The economists are forced to use this because they are trying to calculate a quantity that simply does not exist, namely the “independent” contribution of capital and labor to production. Such independent contributions do not exist, at least not in a way that can be calculated, because all production is a social process, and apart from each other, and from a particular configuration of factors, no factor has any productivity whatsoever. To illustrate this point, take the example of a football team. A quarterback who can throw a ball a long distance with high accuracy under great pressure certainly makes a big contribution to his team. However, his individual contribution cannot be figured just from looking at his statistics. If, for example, you were to replace all his 250-pound linemen with 175-pound weaklings, he would spend a good deal of the game introducing himself to the opposing linebackers. His contribution is not independent of the other “factors of production” on the team. A manager who allocated all his personnel funds to the quarterback and left little for the line would lose both line and quarterback. A sensible manager has to make a judgment about the relative importance of each position on the team and allocate his funds accordingly. This judgment is guided by the statistics, but is never reducible to them. There are indeed, individual contributions to the team, but their worth can only be judged in relation to the particular configuration of talents on that team.

Therefore, economic science, lacking a coherent notion of distributive justice, is not and cannot be a complete description of any actual economy. Hence, we are not surprised to learn that 90% of economists missed the coming of the current disaster, and the few who did note it were marginalized and ridiculed. Further, we can note that 90% missed the last train wreck, and the wreck before that, etc. Clearly, you cannot accurately predict the behavior of a system you cannot accurately describe.

(DATASET):
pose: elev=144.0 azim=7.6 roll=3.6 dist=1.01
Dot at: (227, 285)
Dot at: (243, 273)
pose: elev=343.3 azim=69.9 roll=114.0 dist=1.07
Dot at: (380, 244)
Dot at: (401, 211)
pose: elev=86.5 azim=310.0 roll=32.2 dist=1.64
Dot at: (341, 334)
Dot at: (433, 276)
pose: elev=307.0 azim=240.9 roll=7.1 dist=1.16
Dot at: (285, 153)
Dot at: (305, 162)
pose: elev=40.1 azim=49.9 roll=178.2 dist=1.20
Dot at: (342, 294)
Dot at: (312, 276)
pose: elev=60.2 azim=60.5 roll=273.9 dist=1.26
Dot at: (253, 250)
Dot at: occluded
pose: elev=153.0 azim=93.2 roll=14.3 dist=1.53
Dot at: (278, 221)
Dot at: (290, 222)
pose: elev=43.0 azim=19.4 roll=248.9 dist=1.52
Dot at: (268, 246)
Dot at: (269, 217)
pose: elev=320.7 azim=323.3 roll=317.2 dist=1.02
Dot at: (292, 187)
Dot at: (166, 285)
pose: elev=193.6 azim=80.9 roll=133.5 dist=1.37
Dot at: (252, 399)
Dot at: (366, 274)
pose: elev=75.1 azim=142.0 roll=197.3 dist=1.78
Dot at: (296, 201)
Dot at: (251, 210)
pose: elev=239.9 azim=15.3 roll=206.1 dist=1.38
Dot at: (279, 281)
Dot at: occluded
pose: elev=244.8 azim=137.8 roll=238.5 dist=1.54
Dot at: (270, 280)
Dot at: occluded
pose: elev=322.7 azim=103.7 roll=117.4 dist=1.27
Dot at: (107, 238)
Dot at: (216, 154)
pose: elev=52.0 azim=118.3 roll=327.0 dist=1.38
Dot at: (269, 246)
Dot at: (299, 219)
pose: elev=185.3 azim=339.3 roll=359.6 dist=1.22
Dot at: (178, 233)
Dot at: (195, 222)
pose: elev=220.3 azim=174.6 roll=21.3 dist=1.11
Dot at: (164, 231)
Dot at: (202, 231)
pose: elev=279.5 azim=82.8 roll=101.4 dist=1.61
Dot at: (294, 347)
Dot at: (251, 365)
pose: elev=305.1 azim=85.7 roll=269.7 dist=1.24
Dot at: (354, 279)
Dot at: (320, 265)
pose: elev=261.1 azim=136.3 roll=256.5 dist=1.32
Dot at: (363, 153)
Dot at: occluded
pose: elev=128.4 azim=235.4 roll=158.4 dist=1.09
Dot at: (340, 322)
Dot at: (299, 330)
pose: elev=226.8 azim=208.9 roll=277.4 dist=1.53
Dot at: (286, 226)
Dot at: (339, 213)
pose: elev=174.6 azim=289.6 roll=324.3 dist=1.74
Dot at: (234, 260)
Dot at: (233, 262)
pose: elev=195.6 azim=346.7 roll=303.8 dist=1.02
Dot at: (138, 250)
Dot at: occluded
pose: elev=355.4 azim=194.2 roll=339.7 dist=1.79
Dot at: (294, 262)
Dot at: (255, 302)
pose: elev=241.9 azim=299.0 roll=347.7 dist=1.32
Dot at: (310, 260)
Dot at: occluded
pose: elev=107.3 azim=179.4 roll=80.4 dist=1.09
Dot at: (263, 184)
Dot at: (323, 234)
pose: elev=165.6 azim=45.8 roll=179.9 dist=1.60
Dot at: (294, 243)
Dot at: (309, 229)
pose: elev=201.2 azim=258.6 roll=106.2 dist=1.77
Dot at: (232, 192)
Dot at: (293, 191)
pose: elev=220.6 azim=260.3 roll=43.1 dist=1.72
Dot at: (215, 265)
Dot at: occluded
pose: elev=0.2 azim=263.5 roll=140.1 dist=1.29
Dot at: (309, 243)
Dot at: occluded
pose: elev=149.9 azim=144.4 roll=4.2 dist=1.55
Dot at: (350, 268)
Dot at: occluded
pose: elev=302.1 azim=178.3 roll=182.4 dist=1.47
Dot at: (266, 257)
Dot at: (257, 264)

(ACTIONS TO TAKE):
**1.** In the passage on economists and distributive justice, begin at the words "Therefore, economic science, lacking" and stop after "cannot accurately describe.", and write that part out again with "economic science" swapped for "economic theory".
**2.** Carry on the passage about economists and distributive justice from where it stops.

(OUTPUTS FOR THE TASKS):
**1.**
Therefore, economic theory, lacking a coherent notion of distributive justice, is not and cannot be a complete description of any actual economy. Hence, we are not surprised to learn that 90% of economists missed the coming of the current disaster, and the few who did note it were marginalized and ridiculed. Further, we can note that 90% missed the last train wreck, and the wreck before that, etc. Clearly, you cannot accurately predict the behavior of a system you cannot accurately describe.

**2.**
Now, if what I have said so far is correct, then there are compelling reasons for the economic scientist to enter into dialog with theologian. We see throughout this encyclical that Benedict insists on the priority of distributive justice, and if the economists wish to include this notion, as they must if they are to have an adequate description of the economy, they must come to us, they must take up the dialog. However, this fulfills only half of Benedict's requirements, for so far we have dealt with the natural virtue of justice. But the Pontiff insists on the super-natural virtue of love. That is to say, we still have to face the Tina Turner question. Is the economist entitled to draw the line at this point, and say, “So far, but no farther; we do not need to understand love to understand the economy”?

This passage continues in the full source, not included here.